***** LISTED ENTRIES *****

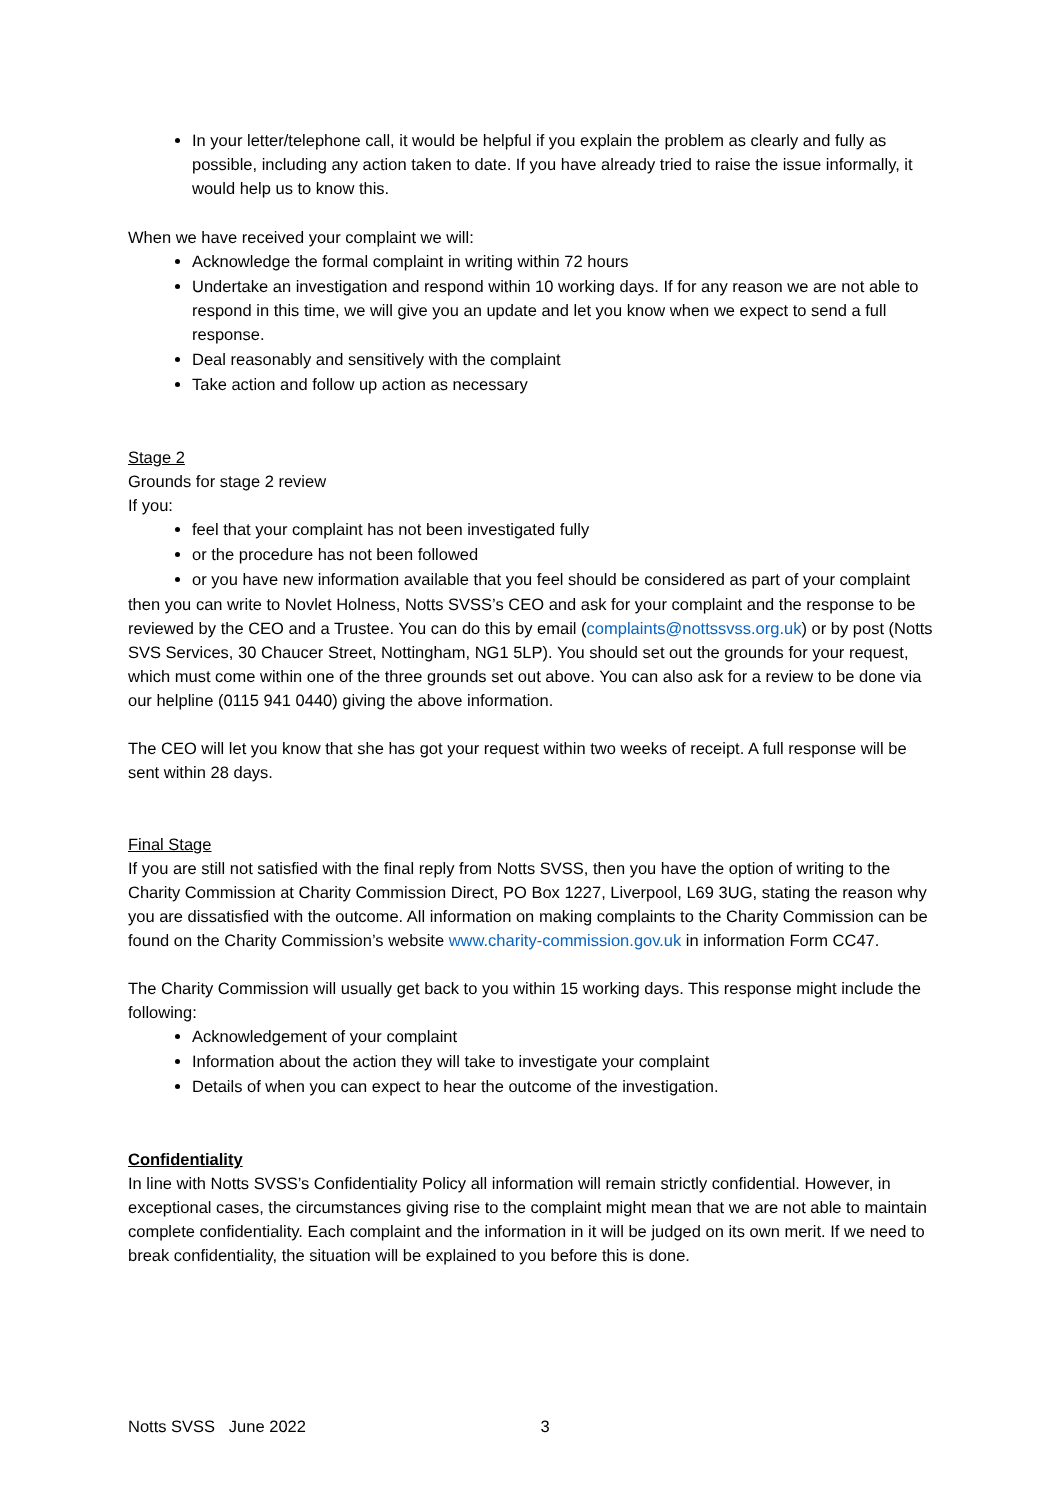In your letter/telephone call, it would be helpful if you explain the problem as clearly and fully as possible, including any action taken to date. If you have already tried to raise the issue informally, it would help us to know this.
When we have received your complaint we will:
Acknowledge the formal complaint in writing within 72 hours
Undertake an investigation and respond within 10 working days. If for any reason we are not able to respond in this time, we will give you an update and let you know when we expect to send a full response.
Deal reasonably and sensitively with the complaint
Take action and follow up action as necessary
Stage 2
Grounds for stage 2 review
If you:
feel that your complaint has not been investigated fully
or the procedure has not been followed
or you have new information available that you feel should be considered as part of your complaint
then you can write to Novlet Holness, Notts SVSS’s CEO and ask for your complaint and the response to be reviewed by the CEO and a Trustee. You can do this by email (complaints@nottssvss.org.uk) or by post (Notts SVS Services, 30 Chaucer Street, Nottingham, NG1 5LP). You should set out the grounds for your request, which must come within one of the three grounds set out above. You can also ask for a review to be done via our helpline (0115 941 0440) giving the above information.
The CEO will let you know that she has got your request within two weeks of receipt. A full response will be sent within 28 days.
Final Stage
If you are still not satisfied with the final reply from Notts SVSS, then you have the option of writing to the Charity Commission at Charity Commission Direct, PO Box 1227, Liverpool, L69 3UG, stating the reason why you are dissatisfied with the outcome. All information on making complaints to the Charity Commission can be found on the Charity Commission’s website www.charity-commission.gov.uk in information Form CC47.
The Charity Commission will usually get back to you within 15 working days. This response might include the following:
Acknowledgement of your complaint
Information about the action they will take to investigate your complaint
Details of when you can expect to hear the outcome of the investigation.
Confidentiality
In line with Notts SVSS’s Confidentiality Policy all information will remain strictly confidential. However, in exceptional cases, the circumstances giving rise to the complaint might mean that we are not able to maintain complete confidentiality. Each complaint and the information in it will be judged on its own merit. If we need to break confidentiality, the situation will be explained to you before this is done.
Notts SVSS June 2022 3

*****
***** LISTED ENTRIES *****

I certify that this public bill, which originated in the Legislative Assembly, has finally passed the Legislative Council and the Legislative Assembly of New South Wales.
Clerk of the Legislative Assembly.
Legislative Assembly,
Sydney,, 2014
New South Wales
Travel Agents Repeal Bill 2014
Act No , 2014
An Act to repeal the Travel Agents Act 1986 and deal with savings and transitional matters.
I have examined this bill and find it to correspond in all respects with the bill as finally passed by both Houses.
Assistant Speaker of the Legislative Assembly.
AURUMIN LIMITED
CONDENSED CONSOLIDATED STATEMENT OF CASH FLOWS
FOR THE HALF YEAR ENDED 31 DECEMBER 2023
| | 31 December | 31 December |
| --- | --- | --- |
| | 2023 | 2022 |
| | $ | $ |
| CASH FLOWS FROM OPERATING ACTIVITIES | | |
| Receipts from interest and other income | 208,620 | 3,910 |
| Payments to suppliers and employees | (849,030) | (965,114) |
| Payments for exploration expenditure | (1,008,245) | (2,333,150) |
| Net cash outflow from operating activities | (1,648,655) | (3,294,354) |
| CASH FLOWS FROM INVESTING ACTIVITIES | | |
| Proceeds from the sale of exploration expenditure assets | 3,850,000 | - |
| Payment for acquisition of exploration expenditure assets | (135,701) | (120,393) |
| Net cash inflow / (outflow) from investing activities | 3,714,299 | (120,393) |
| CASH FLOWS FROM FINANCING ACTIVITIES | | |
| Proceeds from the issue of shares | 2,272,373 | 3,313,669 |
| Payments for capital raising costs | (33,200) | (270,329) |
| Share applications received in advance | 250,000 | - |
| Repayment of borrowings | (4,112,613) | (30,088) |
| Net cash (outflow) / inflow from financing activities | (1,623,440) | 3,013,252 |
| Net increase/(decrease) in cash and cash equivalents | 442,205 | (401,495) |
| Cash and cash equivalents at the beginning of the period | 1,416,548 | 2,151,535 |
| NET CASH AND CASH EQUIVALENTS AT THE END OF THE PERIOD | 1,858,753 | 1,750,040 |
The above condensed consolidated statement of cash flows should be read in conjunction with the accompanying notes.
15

*****

■ WHAT THE EXERCISE ASKS
Lines of the material above that contain the string "expenditure" must be counted; respond with the total alone.

■ SOLUTION FOR THIS PROBLEM
3